Write out the entries below exactly, from the first line to the one with "text_box [631, 606, 888, 760]", both ends included.

Bounding box prediction data
####################
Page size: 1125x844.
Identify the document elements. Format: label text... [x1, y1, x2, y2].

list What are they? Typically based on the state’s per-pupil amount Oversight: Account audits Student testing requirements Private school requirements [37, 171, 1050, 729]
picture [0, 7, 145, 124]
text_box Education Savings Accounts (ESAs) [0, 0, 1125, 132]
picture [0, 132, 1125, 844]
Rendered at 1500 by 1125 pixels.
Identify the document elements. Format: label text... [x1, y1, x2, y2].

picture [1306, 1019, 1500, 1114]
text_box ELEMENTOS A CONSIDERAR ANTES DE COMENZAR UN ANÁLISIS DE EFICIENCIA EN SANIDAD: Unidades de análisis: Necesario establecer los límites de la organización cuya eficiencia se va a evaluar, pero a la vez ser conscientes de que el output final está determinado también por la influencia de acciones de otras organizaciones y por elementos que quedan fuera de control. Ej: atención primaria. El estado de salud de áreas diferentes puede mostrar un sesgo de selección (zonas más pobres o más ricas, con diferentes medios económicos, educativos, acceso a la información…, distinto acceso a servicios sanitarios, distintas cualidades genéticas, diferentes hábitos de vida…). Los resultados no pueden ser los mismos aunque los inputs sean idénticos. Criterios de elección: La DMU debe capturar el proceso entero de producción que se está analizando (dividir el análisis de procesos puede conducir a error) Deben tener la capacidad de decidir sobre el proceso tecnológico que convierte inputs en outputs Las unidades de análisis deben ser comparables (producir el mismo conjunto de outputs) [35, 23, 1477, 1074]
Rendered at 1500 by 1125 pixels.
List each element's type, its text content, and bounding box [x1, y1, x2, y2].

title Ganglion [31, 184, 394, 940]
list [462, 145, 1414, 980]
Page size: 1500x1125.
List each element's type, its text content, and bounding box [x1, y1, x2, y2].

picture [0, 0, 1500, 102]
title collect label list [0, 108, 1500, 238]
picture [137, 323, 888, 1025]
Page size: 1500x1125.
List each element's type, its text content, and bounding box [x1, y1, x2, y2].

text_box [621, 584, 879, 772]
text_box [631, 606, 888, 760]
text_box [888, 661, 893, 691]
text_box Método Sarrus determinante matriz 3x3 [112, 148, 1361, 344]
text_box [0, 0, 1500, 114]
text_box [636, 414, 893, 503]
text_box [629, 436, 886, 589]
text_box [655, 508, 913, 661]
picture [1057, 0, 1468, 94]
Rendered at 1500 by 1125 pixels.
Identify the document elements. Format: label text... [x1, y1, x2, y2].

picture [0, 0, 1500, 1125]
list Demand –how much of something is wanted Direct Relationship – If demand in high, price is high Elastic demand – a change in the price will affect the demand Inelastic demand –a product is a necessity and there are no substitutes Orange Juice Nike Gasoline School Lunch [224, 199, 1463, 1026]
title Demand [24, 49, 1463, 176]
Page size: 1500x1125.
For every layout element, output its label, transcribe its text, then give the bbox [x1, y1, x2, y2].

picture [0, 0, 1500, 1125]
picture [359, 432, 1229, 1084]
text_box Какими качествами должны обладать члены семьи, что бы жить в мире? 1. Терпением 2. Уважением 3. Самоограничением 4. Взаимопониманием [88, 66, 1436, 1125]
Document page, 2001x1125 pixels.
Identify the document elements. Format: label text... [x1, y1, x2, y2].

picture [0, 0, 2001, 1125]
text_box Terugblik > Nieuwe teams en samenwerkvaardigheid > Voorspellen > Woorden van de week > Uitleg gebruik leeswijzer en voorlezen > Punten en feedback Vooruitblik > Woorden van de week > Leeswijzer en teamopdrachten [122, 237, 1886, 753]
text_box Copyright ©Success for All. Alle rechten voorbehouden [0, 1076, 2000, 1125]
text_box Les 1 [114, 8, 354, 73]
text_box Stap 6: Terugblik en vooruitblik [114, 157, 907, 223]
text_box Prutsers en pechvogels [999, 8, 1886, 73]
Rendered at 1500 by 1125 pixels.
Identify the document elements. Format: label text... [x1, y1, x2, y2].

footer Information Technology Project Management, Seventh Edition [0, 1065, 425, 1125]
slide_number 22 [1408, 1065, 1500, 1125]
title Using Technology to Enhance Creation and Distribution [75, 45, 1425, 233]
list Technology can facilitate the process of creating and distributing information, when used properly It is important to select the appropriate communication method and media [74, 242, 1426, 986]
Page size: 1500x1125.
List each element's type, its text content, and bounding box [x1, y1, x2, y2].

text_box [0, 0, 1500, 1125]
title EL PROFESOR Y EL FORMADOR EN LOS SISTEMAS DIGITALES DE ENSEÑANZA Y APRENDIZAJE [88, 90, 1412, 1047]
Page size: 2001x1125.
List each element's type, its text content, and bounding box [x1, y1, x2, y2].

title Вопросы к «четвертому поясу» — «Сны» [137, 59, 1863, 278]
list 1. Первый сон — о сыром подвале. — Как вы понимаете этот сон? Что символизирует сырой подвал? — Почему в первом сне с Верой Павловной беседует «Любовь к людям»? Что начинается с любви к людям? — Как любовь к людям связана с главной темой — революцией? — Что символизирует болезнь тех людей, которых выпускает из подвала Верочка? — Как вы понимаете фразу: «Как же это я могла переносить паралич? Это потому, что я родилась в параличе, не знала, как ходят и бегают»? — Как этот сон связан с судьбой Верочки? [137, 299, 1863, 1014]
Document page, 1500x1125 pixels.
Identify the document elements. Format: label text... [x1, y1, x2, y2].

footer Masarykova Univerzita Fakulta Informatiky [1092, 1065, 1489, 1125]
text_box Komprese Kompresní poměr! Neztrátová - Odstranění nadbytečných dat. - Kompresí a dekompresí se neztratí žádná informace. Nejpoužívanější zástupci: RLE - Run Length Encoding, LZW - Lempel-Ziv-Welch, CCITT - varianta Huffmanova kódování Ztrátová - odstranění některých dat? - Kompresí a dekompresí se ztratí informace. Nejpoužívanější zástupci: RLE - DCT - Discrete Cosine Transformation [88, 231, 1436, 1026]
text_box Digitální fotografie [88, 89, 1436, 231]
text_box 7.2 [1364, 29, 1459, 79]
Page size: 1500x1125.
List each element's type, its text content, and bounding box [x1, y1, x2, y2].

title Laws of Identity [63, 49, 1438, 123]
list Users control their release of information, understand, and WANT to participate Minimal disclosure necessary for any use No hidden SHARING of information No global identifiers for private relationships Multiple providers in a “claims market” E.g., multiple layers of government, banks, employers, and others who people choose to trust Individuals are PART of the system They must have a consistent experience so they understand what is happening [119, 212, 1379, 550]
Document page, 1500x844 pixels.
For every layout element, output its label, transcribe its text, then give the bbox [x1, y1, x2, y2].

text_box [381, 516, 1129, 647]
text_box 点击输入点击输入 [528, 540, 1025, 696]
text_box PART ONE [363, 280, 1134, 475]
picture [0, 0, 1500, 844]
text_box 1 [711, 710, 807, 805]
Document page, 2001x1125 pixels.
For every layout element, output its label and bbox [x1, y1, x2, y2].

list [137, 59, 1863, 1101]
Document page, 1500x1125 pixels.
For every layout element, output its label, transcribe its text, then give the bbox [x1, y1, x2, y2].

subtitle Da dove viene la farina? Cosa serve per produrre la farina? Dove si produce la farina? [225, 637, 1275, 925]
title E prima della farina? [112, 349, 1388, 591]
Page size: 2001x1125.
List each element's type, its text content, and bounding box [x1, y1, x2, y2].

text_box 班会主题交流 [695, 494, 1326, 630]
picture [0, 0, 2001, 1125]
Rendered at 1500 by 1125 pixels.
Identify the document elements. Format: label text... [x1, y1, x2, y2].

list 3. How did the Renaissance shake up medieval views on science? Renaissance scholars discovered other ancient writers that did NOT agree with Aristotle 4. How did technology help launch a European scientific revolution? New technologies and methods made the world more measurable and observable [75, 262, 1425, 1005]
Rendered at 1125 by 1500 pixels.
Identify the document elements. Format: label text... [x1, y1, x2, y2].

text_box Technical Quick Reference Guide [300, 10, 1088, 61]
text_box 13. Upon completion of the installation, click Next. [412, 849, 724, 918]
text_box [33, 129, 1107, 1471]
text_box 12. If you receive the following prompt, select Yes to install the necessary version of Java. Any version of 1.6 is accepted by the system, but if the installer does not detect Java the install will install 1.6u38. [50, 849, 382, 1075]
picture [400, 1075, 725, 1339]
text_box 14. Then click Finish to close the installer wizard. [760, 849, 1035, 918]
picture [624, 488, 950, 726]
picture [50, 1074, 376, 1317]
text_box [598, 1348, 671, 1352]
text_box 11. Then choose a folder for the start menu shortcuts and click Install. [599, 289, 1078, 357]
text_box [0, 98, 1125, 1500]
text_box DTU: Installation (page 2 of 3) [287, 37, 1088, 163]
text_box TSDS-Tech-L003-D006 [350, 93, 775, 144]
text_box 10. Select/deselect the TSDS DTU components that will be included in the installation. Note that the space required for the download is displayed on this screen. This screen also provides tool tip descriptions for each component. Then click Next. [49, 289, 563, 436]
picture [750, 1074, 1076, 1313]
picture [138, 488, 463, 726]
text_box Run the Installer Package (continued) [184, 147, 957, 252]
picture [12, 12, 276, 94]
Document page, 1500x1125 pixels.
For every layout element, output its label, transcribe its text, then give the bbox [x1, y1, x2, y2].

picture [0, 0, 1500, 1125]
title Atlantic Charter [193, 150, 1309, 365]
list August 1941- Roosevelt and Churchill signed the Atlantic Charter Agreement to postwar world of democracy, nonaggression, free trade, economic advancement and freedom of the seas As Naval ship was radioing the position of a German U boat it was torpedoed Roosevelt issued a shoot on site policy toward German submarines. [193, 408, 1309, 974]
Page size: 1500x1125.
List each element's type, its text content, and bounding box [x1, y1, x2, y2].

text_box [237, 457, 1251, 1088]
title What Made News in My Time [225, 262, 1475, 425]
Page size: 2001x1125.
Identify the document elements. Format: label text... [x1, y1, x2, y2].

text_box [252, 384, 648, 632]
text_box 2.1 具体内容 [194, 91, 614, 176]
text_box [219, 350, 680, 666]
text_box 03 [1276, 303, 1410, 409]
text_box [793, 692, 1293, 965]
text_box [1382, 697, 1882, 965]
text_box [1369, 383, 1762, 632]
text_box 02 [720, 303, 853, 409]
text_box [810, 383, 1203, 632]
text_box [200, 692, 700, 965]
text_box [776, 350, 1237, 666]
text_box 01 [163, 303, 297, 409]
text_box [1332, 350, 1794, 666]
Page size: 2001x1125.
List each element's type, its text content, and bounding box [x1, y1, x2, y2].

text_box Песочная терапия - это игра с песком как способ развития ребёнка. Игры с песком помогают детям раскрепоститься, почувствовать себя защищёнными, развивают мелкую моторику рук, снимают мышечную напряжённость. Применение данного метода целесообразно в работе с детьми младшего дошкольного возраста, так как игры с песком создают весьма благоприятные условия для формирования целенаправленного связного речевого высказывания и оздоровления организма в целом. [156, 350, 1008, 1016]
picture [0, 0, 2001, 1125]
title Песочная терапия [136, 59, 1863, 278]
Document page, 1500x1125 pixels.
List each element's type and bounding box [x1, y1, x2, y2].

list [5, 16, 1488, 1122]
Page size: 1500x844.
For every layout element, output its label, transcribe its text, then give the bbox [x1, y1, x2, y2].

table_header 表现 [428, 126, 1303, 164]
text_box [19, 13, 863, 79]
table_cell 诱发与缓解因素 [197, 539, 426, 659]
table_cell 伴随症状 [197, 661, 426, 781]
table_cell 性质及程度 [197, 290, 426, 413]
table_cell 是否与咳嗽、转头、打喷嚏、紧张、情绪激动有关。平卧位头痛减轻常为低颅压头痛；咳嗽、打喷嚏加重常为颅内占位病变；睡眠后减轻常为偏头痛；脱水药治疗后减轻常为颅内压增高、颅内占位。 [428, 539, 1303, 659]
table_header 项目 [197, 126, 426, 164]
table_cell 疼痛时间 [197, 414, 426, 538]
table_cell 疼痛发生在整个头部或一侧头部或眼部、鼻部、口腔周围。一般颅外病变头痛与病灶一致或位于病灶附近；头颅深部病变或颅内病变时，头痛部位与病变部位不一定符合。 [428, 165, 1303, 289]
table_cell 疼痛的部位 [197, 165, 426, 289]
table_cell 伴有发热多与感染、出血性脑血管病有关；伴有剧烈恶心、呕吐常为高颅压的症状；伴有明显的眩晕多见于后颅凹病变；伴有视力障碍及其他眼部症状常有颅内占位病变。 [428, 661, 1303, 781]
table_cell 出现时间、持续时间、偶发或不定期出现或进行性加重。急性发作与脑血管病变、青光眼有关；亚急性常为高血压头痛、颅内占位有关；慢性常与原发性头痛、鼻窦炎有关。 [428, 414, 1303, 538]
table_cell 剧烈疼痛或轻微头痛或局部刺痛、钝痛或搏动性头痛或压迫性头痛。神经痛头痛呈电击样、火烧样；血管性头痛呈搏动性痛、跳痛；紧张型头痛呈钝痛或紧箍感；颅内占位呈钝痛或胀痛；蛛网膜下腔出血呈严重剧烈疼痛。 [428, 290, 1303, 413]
####################
RESPONSE
Page size: 1125x844.
Identify the document elements. Format: label text... [x1, y1, x2, y2].

list What are they? Typically based on the state’s per-pupil amount Oversight: Account audits Student testing requirements Private school requirements [37, 171, 1050, 729]
picture [0, 7, 145, 124]
text_box Education Savings Accounts (ESAs) [0, 0, 1125, 132]
picture [0, 132, 1125, 844]
Rendered at 1500 by 1125 pixels.
Identify the document elements. Format: label text... [x1, y1, x2, y2].

picture [1306, 1019, 1500, 1114]
text_box ELEMENTOS A CONSIDERAR ANTES DE COMENZAR UN ANÁLISIS DE EFICIENCIA EN SANIDAD: Unidades de análisis: Necesario establecer los límites de la organización cuya eficiencia se va a evaluar, pero a la vez ser conscientes de que el output final está determinado también por la influencia de acciones de otras organizaciones y por elementos que quedan fuera de control. Ej: atención primaria. El estado de salud de áreas diferentes puede mostrar un sesgo de selección (zonas más pobres o más ricas, con diferentes medios económicos, educativos, acceso a la información…, distinto acceso a servicios sanitarios, distintas cualidades genéticas, diferentes hábitos de vida…). Los resultados no pueden ser los mismos aunque los inputs sean idénticos. Criterios de elección: La DMU debe capturar el proceso entero de producción que se está analizando (dividir el análisis de procesos puede conducir a error) Deben tener la capacidad de decidir sobre el proceso tecnológico que convierte inputs en outputs Las unidades de análisis deben ser comparables (producir el mismo conjunto de outputs) [35, 23, 1477, 1074]
Rendered at 1500 by 1125 pixels.
List each element's type, its text content, and bounding box [x1, y1, x2, y2].

title Ganglion [31, 184, 394, 940]
list [462, 145, 1414, 980]
Page size: 1500x1125.
List each element's type, its text content, and bounding box [x1, y1, x2, y2].

picture [0, 0, 1500, 102]
title collect label list [0, 108, 1500, 238]
picture [137, 323, 888, 1025]
Page size: 1500x1125.
List each element's type, its text content, and bounding box [x1, y1, x2, y2].

text_box [621, 584, 879, 772]
text_box [631, 606, 888, 760]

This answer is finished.